=== Section Start ===

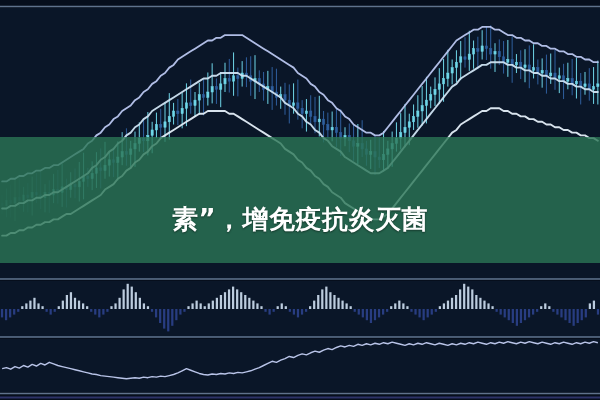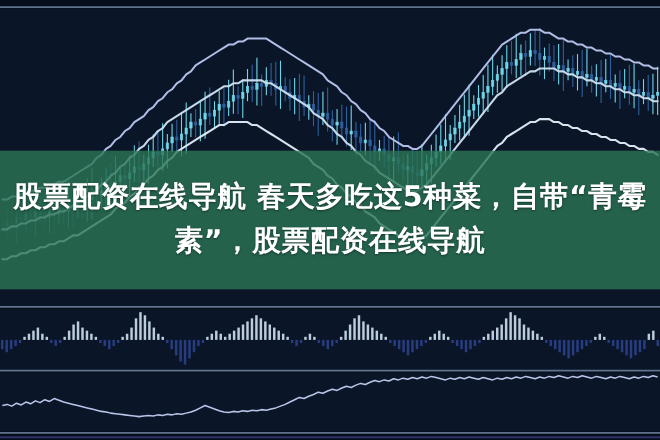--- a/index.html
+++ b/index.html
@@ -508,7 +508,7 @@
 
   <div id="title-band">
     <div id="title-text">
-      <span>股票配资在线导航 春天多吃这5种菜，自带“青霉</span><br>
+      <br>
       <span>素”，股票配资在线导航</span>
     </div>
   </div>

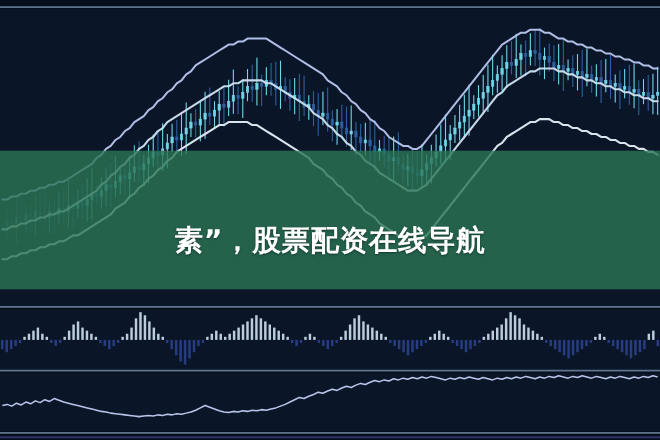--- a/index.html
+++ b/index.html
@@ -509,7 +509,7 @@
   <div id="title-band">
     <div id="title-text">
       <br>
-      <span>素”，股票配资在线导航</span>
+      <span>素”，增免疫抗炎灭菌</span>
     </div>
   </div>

=== Section End ===

Return the lines containing "span", taking each one from the listing.

-      <span>股票配资在线导航 春天多吃这5种菜，自带“青霉</span><br>
       <span>素”，股票配资在线导航</span>
-      <span>素”，股票配资在线导航</span>
+      <span>素”，增免疫抗炎灭菌</span>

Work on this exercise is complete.